Now you're ready to install JupyterHub!

## Resource Planning

Hardware has to be sized for **peak load**. It's critical to plan for class size, especially if you intend to use JupyterHub in class with all attendees logged in simultaneously. Each running notebook server should be **guaranteed at least** 0.5 cores and 1G of RAM. Setting the limits lower will cause a lot of frustration. When a server exhausts its memory kernels die off and notebooks crash. The Kubernetes system and JupyterHub also consume resources that have to be accounted for. Assuming there are 2 cores and 2 GiB of RAM overhead this formula will tell you how to size a machine for a particular class size:

```{math}
Cores = \left \lceil{2 + CPUGuarantee * ClassSize}\right \rceil

RAM = 2 + RAMGuarantee * ClassSize
```

If you use the default limits in your configuration:

```yaml
## Example config.yaml
singleuser:
  memory:
    guarantee: 1G
  cpu:
    guarantee: 0.5
```

and you have a class of 35 students that means you should have a machine with at least:

```{math}
Cores = \left \lceil{2 + 0.5 * 35}\right \rceil = 20

RAM = 2 + {1 * 35} = 37
```

The default limits are fairly meager. If you intend to have your class doing real work or you expect that they will have many notebooks open simultaneously in JupyterLab you should plan for double the memory and CPU limits:

```{math}
Cores = \left \lceil{2 + 1 * 35}\right \rceil = 37

RAM = 2 + {2 * 35} = 72
```

These numbers are estimates. Disk usage and network bandwidth must also be considered.

## Troubleshooting

1. The JupyterHub `LoadBalancer` resource is stuck in the `Pending` state.
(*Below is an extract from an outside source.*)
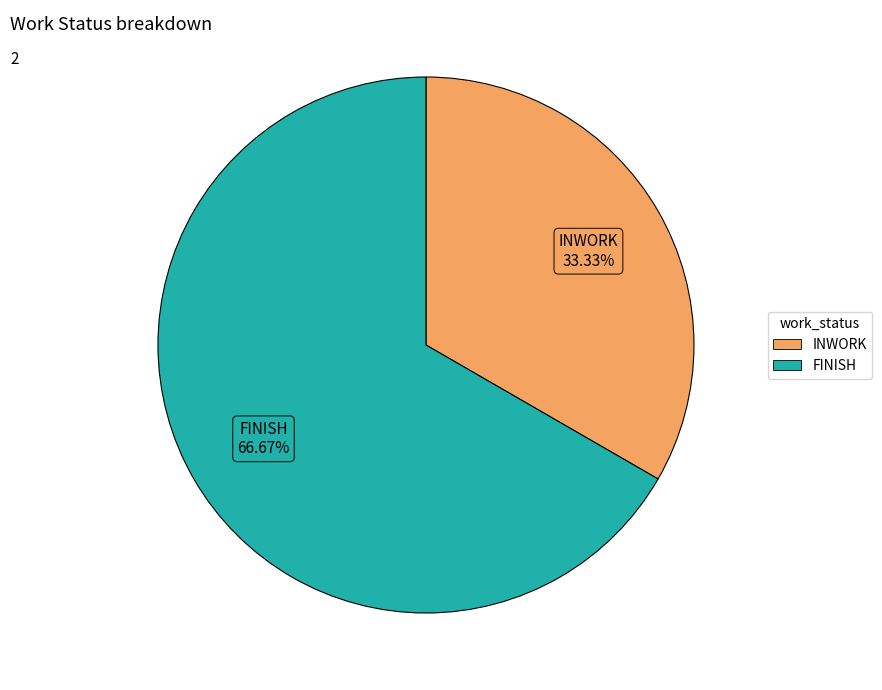

Is it true that FINISH is 56% of the pie?

False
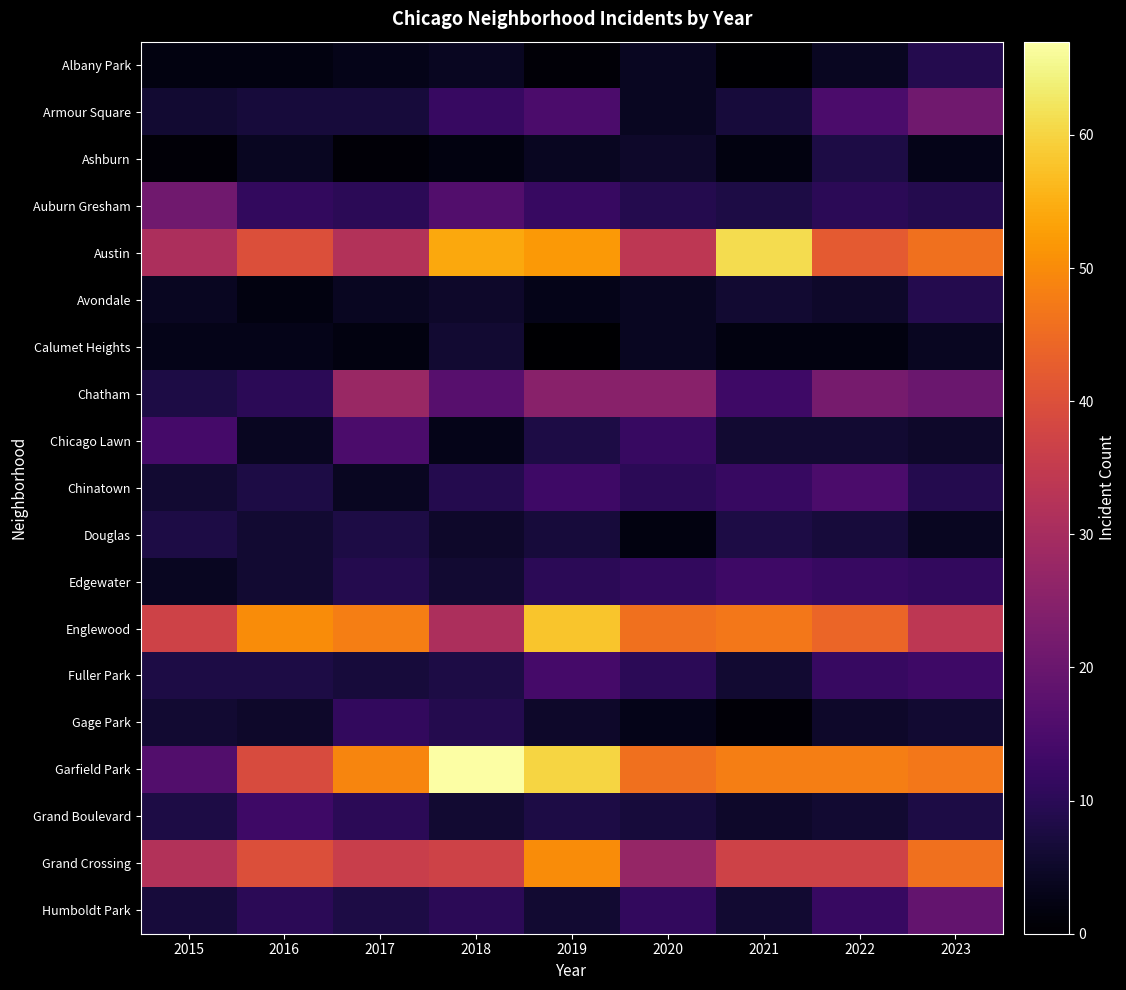

What is the total value across all series at 2020?

274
   Verify that you have MetalLB installed correctly and that you gave it IP addresses. This command should show you two running pods. Check the controller pod log for errors:

   ```
   microk8s.kubectl -n metallb-system get all
   ```

1. The hub pod is stuck pending `Pending` state.

   This is probably because the volume claim is unbound. Use this command to check:

   ```
   microk8s.kubectl get pvc
   ```

   If the claim is unbound verify that the storage class you created is correct and set to the default.

   ```
   microk8s.kubectl get sc
   ```

1. Not everyone in my class can start the notebook.

   Kubernetes manages resources carefully. Each notebook server is guaranteed CPU and memory resources and when there are no more to give new servers cannot be scheduled. Read the Resource Planning section and adjust your limits accordingly.